Ask Neubert: Economics, Emerging Markets and Caterpillar
I recently received an email from a regular Kapitall user, with some very timely questions. Here's his original message, along with my response.
WILLIAM C. asks:
I believe that our sub par "recovery" is tied to high levels of uncertainty stemming from the future of questionable administrative policies and a housing market that is still floundering, and probably will be for some time. And now, the Fed is going to implement another round of quantitative easing and want to raise it target for inflation. It doesn't make sense to me for the Fed to try and spur growth by injecting more capital and lowering interest rates even further. Banks are already sitting on tremendous capital reserves, so I don't think further increasing of the money supply will be beneficial. Ultimately I don't see any real recovery within the next two years. What are your thoughts?
As for Caterpillar (CAT ), I think it's interesting that it is trading at pre-recession prices. You've said its price moves with the economy, so might this be an indicator that the economy is improving? Their earnings aren't where they were in 2007, but they are increasing, and they haven't cut their dividends. Do you think they have lowered operating cost by reducing the number of employees? Also, do you believe there are large growth opportunities for companies like caterpillar in developing economies where there is a strong demand for infrastructure improvements?
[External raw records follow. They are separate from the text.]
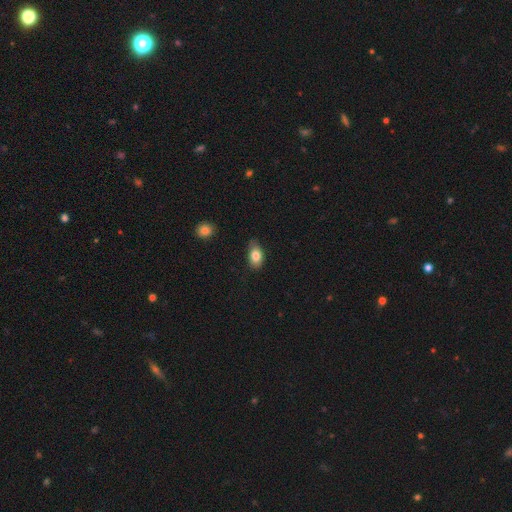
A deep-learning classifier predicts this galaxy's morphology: Q: Smooth or featured?
A: smooth (82%); runner-up: featured or disk (10%)
Q: How rounded?
A: in between (86%); runner-up: round (11%)
Q: Merging?
A: none (67%); runner-up: minor disturbance (27%)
Any other thoughts explaining CAT's current market price?
Thanks for you thoughts,
A Devoted Kapitallist
Dear Devoted Kapitallist,
Thanks for your K-Mail--you've included a lot of great information to support your opinions. Here's my take on what your views and ideas mean specifically for Caterpillar, and whether or not I agree with your conclusion.
1) Negative view of US economy B
Simply put: bad for CAT . However, I'm not as negative on US economy as you are.
2) Banks are sitting on huge capital reserves
This is good for lending. All that extra cash earning zero will start to burn a hole in banks' pockets--they'll have to lend it to someone at 4-7%. If they don't they'll have to downsize reduce CEO pay and nobody working there wants that. In a nutshell: good for Caterpillar.
3) High Valuation
You suggest that CAT may have cut costs. But analysts would know if they had, and that effect would be included in their forward earnings estimates. That 17 you see at the top of CAT's Playground icon is their forward earnings estimate, aka "POP" in Kapitall lingo. Long story short, high valuation = bad for CAT.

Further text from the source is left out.